Your goal: For each line in the data below that holds "knee", return a copy.
[[ The records open ]]
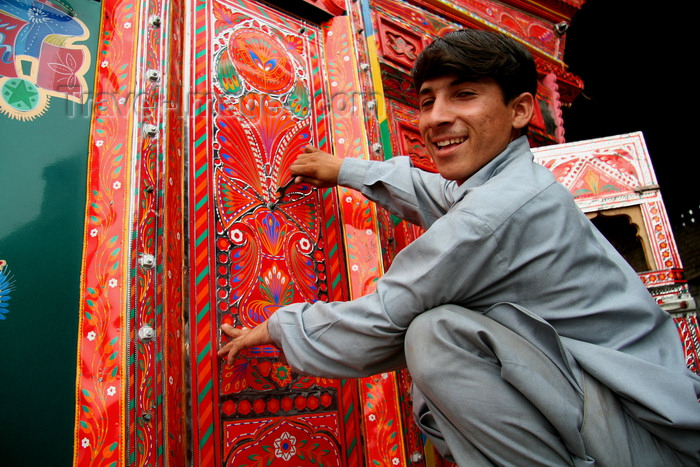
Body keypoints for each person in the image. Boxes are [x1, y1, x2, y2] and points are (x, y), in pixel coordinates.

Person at [218, 29, 700, 465]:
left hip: (643, 436)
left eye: (464, 95)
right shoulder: (510, 183)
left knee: (435, 335)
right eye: (427, 102)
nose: (436, 118)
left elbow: (384, 316)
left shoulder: (495, 212)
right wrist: (345, 169)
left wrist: (275, 327)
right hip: (621, 411)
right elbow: (434, 192)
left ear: (520, 110)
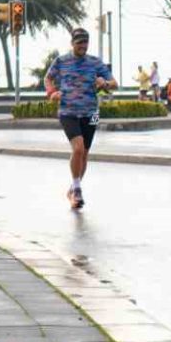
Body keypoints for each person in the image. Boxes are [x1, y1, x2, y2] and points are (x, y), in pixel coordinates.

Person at [44, 28, 116, 210]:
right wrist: (52, 92)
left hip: (92, 113)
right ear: (72, 43)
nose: (83, 46)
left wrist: (105, 83)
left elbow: (114, 83)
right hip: (68, 112)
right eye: (79, 43)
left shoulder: (95, 62)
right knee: (78, 149)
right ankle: (77, 189)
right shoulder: (61, 61)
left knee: (84, 153)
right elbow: (48, 78)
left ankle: (73, 189)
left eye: (85, 43)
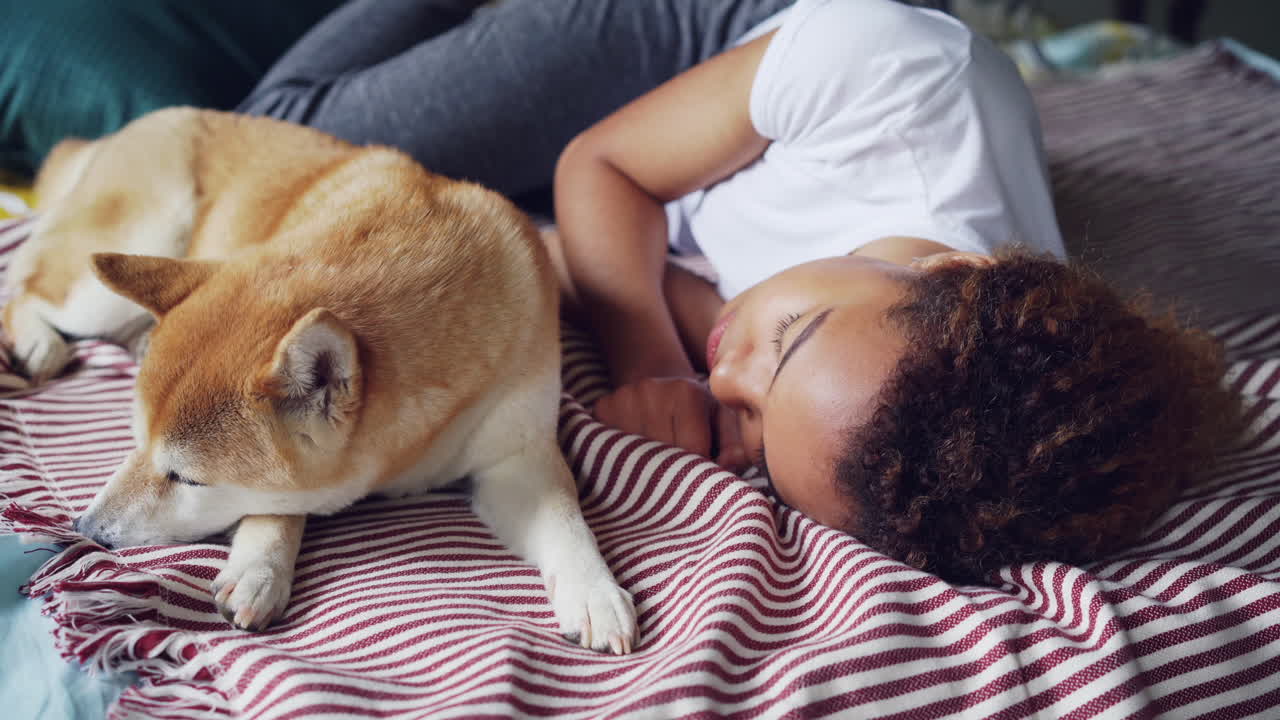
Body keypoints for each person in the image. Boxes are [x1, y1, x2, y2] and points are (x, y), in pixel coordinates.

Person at [241, 0, 1239, 583]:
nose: (729, 384)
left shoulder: (921, 400)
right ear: (945, 273)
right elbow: (602, 170)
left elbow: (618, 265)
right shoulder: (891, 76)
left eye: (753, 435)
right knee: (278, 128)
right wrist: (648, 362)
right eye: (788, 339)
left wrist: (716, 376)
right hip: (708, 34)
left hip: (697, 174)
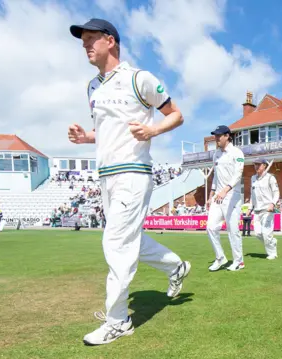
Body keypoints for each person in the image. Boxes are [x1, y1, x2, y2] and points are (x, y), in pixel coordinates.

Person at [67, 18, 190, 346]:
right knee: (127, 240)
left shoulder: (140, 79)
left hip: (134, 172)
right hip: (106, 176)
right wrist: (86, 138)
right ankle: (176, 267)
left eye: (91, 39)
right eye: (83, 42)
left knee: (116, 244)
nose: (85, 46)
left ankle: (118, 320)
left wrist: (153, 130)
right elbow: (109, 131)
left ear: (111, 41)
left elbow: (176, 114)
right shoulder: (92, 87)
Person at [206, 125, 245, 272]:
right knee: (210, 227)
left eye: (219, 135)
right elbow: (215, 176)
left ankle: (239, 261)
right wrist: (211, 195)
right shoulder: (216, 154)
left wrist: (226, 190)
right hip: (218, 196)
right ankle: (220, 257)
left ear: (227, 136)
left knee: (233, 230)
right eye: (215, 136)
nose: (216, 138)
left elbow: (238, 174)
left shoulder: (237, 152)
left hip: (232, 196)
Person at [250, 158, 280, 259]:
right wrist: (250, 208)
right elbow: (252, 194)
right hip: (257, 210)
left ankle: (272, 253)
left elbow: (276, 192)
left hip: (268, 209)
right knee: (258, 234)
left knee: (266, 234)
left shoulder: (270, 178)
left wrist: (272, 203)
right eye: (255, 164)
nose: (256, 166)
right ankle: (272, 242)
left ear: (264, 166)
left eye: (259, 165)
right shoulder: (253, 178)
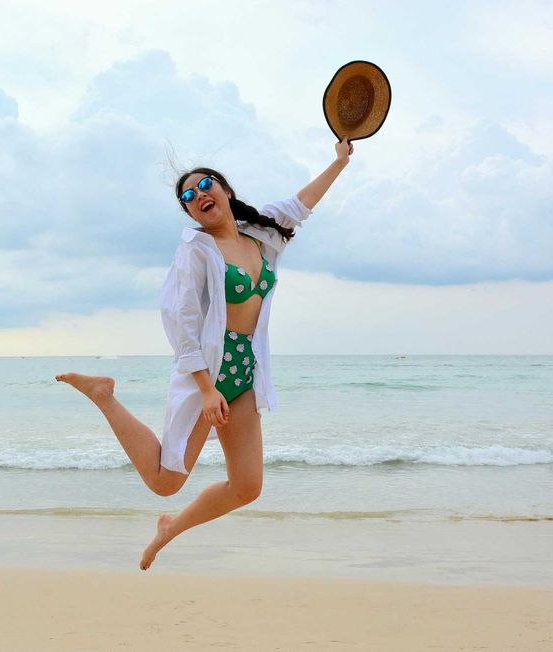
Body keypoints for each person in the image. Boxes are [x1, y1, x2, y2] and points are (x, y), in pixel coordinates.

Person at [56, 137, 354, 570]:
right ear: (191, 213)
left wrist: (339, 162)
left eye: (205, 186)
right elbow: (183, 324)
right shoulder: (196, 251)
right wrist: (206, 388)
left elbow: (300, 204)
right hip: (209, 375)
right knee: (164, 480)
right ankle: (104, 395)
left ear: (226, 191)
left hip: (246, 372)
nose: (198, 196)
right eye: (188, 198)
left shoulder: (261, 233)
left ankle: (169, 529)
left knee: (247, 487)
[[ The records closed ]]
Problem solution:
left knee: (435, 335)
right knee: (78, 149)
left knee: (84, 153)
right knee: (278, 128)
right knee: (127, 240)
left knee: (116, 244)
right knee: (210, 227)
left knee: (233, 230)
right knee: (258, 234)
left knee: (266, 234)
right knee: (164, 480)
left knee: (247, 487)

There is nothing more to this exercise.